PASSAGE TO READ
____

Thursday, March 14, 2013
Thankful Thursday or my December DSMA Blog Post in March
My diabetic support community grew from none to one on January 6, 2012 to be exact, I started working with a PA at my endocrinologist's practice to work on tightening up my glucose controls. At first I met with him every six weeks, finally tapering off this September to every three months. At every meeting, I learned something new. At our initial meeting, he discovered that my pump was set wrong, correcting a three-year mistake. As a T1 and a tri-athlete, he brought change to my life like no one else could. At each visit, he spent 90 minutes talking with me and empowering me to make decisions about my treatment.
He taught me that treating a chronic disease is listening to yourself. The world moves swiftly often distracting one from the most important components of self-care. Most people have the luxury of not listening. Others don't. He taught me small bits such as telling loved one's it is not okay to ask me what my blood sugar is at every meal (Note to readers: even from a place of love, it feels like policing) to helping me navigate the harder bits such as helping me face the fact that it's not right to work so much. His questions made me reconsider my work of teaching and take action to change it. As he helped me negotiate the non-stop demands of managing this disease, he literally helped me reshape my life. He was the first person to coach me with an understanding of the challenges of this disease since he had not only a professional interest, but a personal interest as well. His work mattered to not only his patient, but himself.

____

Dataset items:
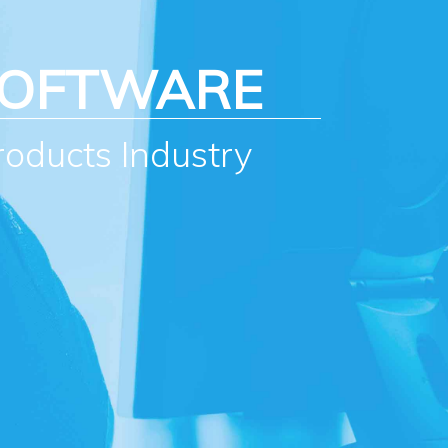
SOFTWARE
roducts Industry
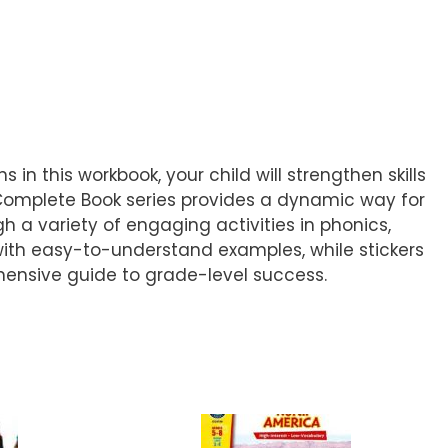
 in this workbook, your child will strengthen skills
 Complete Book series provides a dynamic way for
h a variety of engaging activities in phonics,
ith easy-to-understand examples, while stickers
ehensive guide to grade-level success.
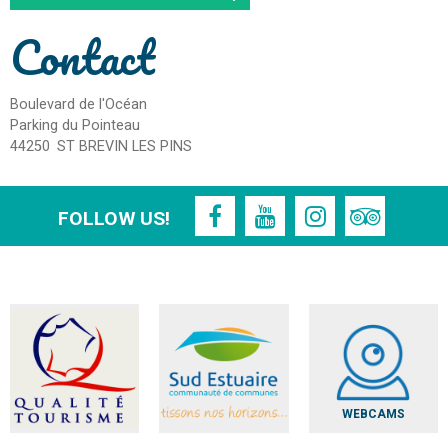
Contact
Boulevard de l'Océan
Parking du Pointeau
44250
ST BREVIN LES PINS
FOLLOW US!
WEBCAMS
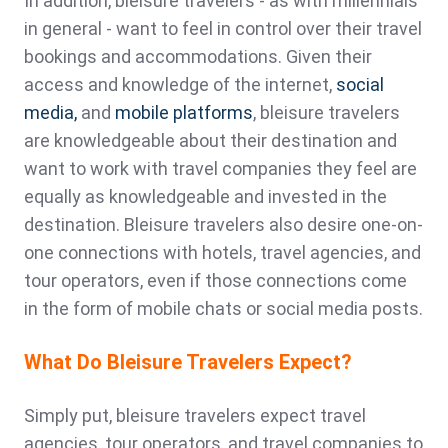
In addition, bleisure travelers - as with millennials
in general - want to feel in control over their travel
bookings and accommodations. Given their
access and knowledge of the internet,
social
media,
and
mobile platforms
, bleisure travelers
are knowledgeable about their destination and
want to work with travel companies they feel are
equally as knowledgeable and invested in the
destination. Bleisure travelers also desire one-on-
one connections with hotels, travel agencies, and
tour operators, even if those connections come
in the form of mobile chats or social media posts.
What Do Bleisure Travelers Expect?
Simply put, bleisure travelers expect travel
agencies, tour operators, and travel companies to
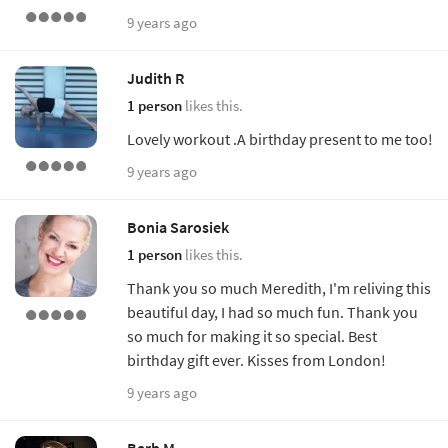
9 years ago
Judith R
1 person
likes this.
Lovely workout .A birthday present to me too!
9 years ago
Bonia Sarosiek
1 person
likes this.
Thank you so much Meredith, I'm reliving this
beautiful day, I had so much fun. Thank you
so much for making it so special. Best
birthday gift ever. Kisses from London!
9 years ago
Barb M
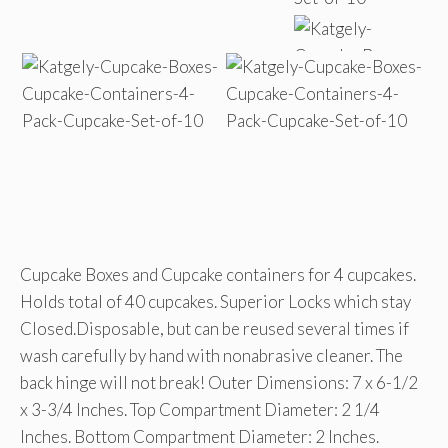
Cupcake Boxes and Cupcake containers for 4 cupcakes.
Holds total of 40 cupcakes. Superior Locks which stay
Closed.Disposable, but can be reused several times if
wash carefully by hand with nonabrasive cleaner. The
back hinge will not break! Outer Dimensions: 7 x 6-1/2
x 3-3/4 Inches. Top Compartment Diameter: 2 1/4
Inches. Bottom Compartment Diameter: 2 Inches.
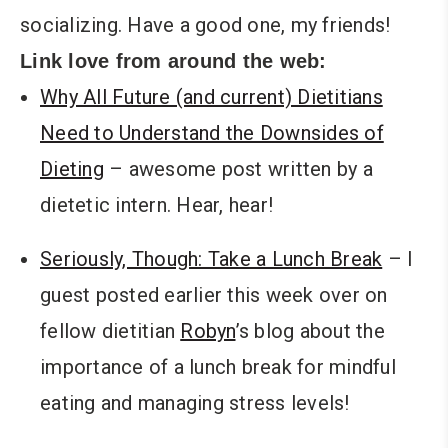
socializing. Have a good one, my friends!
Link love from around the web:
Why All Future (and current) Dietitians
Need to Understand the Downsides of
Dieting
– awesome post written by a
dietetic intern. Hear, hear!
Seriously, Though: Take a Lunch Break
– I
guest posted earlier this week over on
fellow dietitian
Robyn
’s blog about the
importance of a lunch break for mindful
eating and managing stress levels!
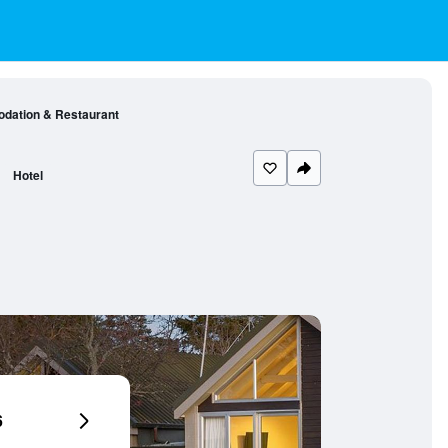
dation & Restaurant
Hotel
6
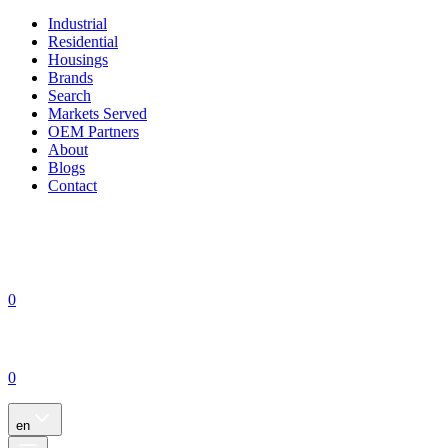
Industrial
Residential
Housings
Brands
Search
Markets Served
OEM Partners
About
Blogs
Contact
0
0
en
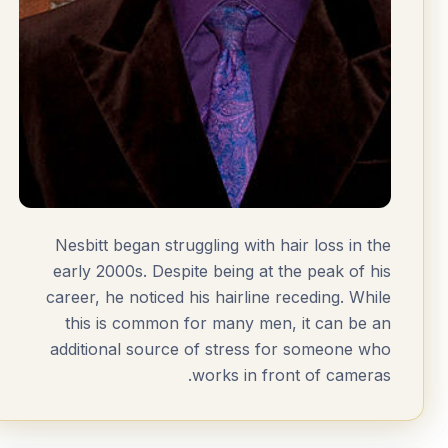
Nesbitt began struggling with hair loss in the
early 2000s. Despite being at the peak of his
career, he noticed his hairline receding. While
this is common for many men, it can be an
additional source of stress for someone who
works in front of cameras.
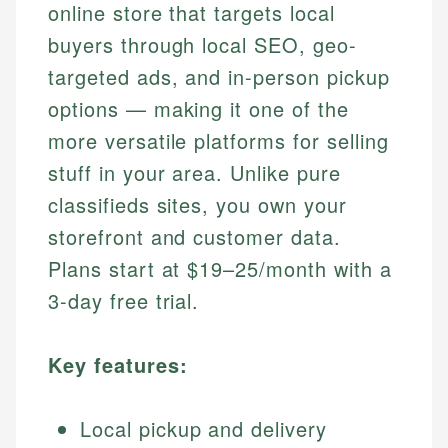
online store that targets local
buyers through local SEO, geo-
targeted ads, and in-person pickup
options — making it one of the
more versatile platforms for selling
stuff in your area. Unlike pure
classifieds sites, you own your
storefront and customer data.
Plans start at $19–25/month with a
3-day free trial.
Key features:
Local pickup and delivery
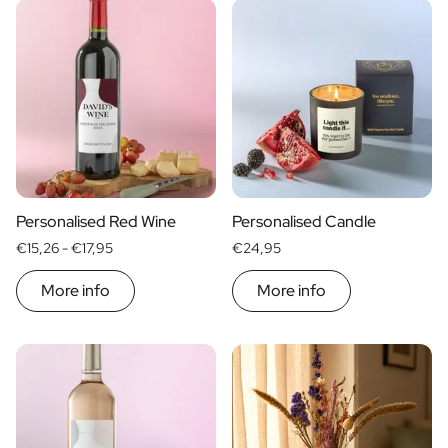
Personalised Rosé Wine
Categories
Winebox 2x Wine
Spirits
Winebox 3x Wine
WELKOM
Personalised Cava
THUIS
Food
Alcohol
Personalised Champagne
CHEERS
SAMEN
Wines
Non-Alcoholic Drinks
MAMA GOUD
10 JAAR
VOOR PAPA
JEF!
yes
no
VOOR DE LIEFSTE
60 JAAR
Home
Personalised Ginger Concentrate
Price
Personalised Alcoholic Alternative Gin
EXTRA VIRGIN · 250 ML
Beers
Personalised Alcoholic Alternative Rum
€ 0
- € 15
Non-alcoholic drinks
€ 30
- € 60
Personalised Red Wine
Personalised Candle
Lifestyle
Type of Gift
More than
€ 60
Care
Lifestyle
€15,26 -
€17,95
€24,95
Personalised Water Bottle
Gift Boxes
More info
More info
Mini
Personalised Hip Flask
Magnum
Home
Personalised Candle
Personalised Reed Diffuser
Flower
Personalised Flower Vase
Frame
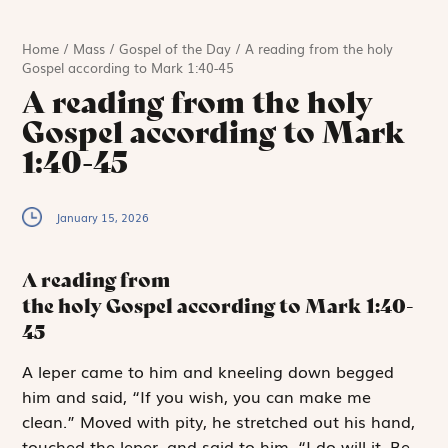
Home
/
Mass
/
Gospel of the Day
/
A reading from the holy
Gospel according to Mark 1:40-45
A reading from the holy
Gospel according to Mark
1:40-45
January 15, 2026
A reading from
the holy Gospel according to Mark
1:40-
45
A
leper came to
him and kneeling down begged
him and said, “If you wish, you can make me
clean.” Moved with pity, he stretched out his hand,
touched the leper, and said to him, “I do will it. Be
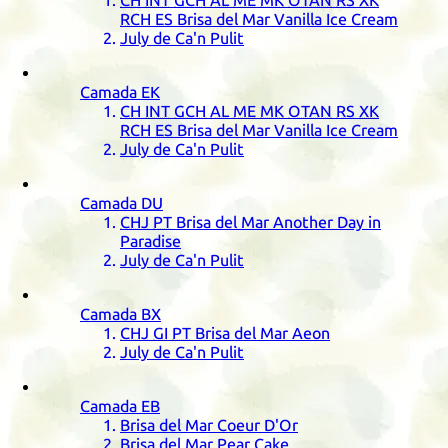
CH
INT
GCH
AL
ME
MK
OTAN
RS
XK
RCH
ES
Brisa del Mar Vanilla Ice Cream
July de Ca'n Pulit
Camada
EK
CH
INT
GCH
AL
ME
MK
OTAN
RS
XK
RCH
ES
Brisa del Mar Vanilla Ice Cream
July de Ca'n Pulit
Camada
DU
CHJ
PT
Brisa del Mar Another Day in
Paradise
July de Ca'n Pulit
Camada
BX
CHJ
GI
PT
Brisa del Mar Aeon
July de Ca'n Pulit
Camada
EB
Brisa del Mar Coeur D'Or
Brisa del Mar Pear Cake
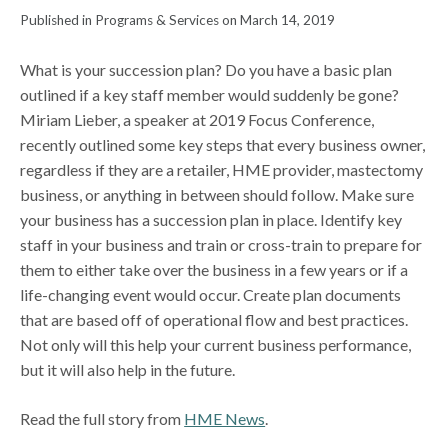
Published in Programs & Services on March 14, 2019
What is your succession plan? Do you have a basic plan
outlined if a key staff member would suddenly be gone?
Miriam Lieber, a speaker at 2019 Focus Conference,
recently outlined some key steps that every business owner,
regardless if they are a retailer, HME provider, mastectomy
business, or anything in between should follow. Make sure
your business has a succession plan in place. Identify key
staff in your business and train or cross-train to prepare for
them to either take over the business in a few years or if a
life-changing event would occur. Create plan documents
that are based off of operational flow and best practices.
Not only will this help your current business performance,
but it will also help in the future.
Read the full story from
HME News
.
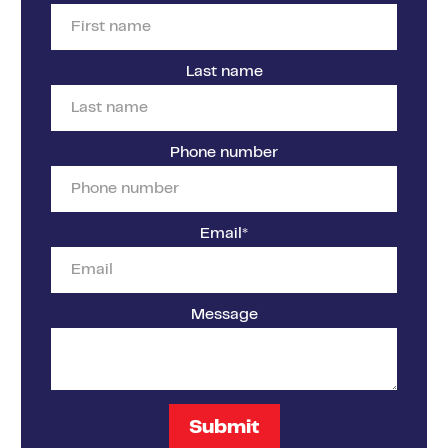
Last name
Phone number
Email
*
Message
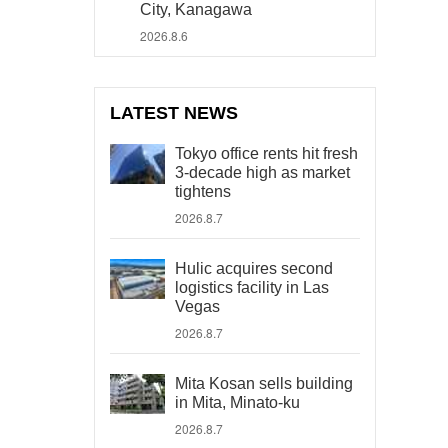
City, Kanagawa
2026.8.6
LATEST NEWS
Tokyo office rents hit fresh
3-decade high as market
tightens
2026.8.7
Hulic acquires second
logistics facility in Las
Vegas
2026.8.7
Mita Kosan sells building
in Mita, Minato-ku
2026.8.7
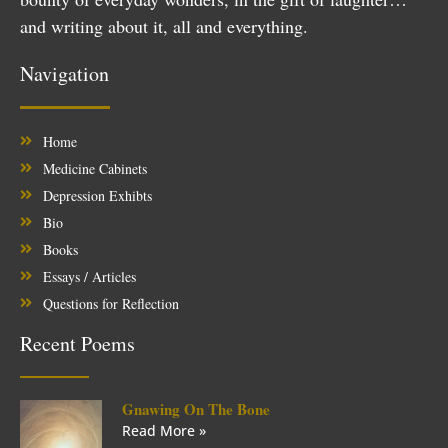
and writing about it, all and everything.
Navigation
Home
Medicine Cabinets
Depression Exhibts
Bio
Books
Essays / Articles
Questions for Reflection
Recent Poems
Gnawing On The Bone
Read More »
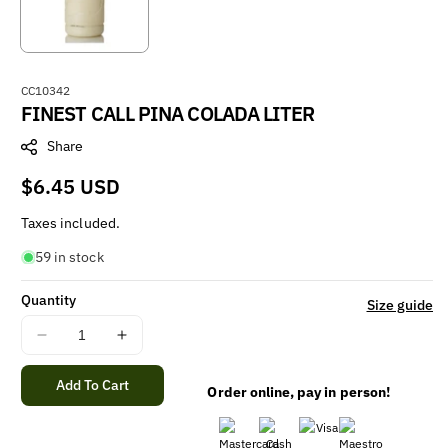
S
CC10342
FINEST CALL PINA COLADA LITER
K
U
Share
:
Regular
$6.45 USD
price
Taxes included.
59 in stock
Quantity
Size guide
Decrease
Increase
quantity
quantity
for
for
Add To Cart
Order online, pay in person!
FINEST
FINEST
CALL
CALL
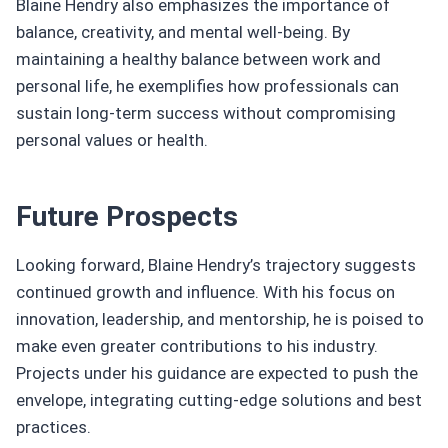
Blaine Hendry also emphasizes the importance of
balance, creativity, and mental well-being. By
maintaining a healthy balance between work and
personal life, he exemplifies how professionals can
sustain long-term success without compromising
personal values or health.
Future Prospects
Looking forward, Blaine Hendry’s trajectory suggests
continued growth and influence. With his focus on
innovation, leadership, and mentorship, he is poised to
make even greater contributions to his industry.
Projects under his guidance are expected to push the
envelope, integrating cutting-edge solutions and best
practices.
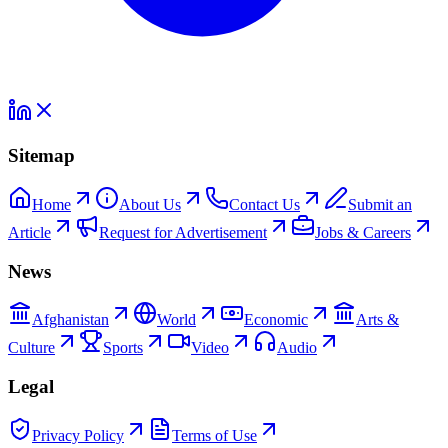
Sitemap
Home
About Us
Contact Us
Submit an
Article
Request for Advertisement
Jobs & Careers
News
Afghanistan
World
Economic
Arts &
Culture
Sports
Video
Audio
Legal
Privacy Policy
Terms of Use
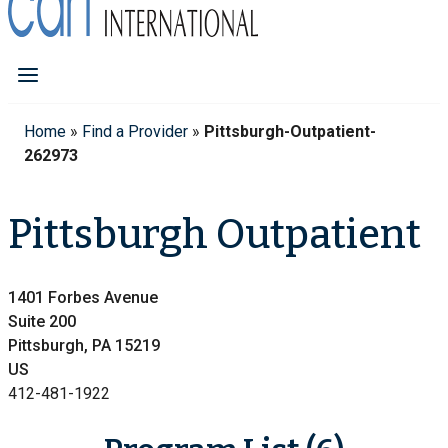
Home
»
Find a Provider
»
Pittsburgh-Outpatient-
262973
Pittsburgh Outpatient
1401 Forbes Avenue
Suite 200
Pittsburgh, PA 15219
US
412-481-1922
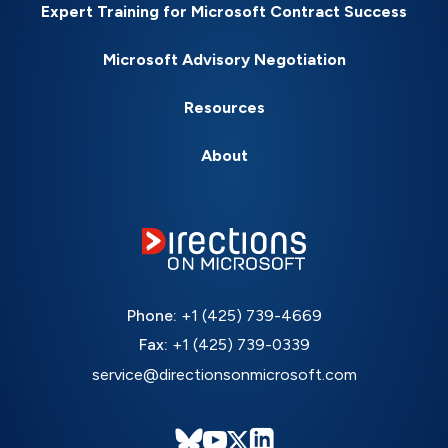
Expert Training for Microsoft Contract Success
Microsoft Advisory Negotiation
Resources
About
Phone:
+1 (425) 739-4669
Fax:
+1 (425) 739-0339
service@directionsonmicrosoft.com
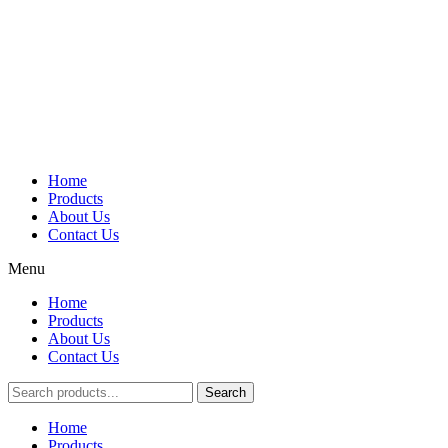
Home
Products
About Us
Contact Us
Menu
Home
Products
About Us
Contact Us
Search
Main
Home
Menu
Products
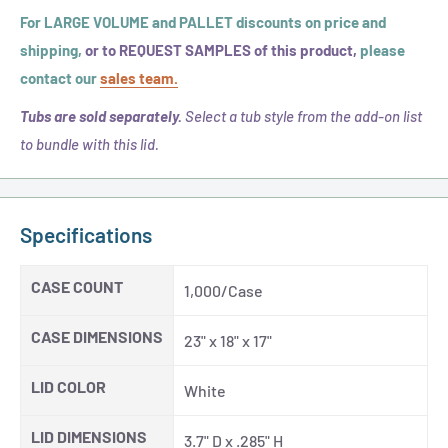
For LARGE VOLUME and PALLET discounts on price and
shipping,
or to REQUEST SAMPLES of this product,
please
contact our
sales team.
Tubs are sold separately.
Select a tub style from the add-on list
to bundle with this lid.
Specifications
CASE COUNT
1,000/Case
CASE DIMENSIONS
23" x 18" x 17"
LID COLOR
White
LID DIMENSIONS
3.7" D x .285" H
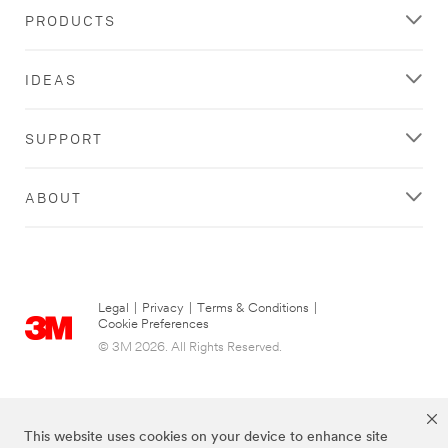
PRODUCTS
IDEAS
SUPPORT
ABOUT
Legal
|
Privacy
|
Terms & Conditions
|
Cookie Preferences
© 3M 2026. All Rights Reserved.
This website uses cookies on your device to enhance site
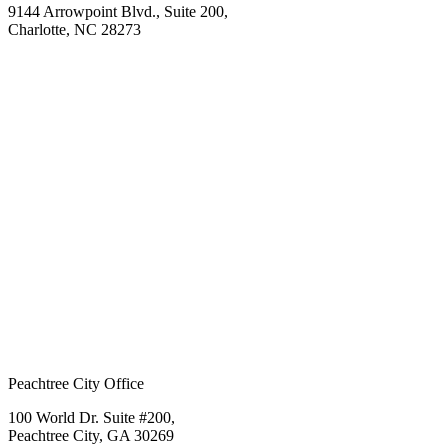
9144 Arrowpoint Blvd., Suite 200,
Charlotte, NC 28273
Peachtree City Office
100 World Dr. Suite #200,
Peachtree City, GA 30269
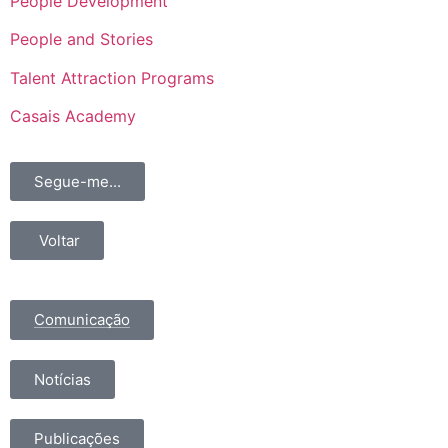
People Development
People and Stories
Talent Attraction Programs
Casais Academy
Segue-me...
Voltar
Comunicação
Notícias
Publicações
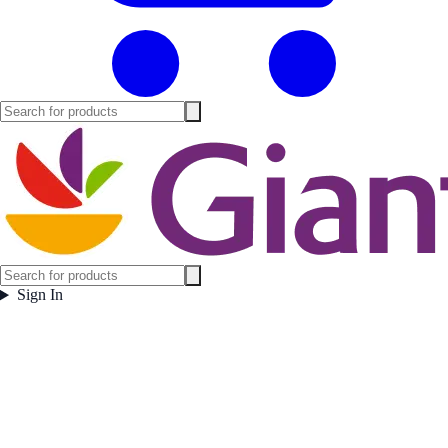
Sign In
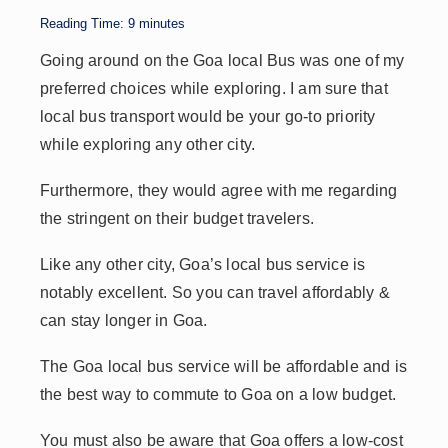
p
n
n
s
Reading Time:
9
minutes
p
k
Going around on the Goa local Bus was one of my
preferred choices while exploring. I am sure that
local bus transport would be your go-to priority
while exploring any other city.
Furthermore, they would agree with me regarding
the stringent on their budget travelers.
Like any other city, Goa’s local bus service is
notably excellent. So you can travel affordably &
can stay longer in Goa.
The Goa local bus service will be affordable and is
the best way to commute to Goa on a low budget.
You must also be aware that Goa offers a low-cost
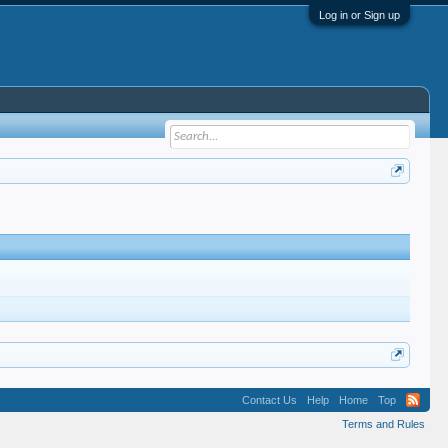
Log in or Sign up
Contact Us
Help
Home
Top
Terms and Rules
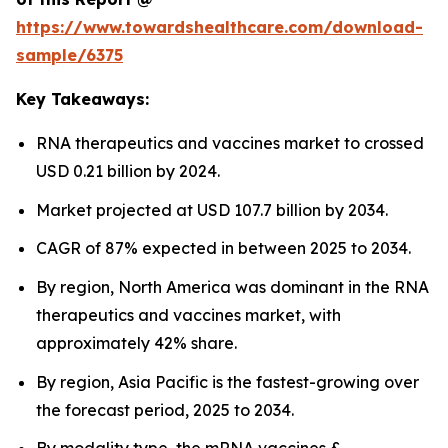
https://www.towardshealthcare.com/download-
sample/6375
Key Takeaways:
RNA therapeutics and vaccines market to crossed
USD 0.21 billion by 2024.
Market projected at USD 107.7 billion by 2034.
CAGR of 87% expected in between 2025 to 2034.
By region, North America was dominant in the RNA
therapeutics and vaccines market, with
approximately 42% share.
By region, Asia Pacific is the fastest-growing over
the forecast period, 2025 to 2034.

____

TASK REQUIREMENTS
**a)** Translate this sentence from the blog post into Spanish: "He taught me that treating a chronic disease is listening to yourself."
**b)** Condense the blog post's paragraph beginning "My diabetic support community grew" into a short bulleted list that keeps its main facts.
**c)** Resume the blog post about working with the PA, continuing from the point where it ends.
The listing has nothing to do with the blog post.

YOUR RESPONSES
**a)** Él me enseñó que tratar una enfermedad crónica es escucharse a uno mismo.

**b)**
- On January 6, 2012, the writer began working with a PA at an endocrinologist's practice to tighten glucose control.
- They met every six weeks at first, tapering off in September to every three months.
- The writer learned something new at every meeting.
- At the first meeting, the PA found that the writer's pump was set wrong, correcting a three-year mistake.
- The PA, a T1 and a triathlete, brought unique change to the writer's life.
- Each visit lasted 90 minutes and empowered the writer to make treatment decisions.

**c)**
Later in June, I started becoming literally reshaped by my work in my new-found exercise community, Camp Gladiator. Joining Camp Gladiator (CG) was another step in my treatment. It has not only has helped me physically transform, but brought me to a greater uplifting community. Most contenders don't know about my disease, but we bond over our common desire to get stronger physically "for a reason." We high five each other, push each other, but most importantly laugh with each other. Led by our trainer Doug Reeder and his assistants Alex Van Le and Chris "Chyeah" Gardner, time literally races by in our shared quest to build core strength, stamina, and speed. It literally took me 6 weeks to physically master a burpee. By November, I was doing spontaneous burpees at Caesar's Palace and the Bellagio, just for the fun of it. The CG community though keeps me going, not my amazing mastery of skills the Johnnie Cs and Turkish Get Ups although I can really do a mean one-legged burpee these days if called upon.
The power of community has also defined my diabetic life by my discovery of a virtual community. When I was first diagnosed in 2008, I searched the web for information about latent autoimmune diabetes in adults (LADA) and found little information. I developed the courage to finally write about my disease in March 2011 by creating my blog, but did little writing until the Slice of Life Challenge in March 2012. During my slice writing I inadvertently tapped into the dsma by clicking on links that Google Blogger thought matched mine. I followed them and discovered the weekly chats such as the DSMA Wednesday nights at 9 with dweeps. I learned the relevent hashtags #dsma, #doc, #sweatbetes and #BigBlueTest. I expanded my community by participating in the Big Blue Test and wearing the Big Blue Tutu, ways to educate my face-to-face community as well as the participating Postcard Exchange a way to reach out to my virtual community.
The power of community, one-to-one, face-to-face, and keyboard-to keyboard, not only defined my diabetic year, but transformed my diabetic life for which I am immensely thankful.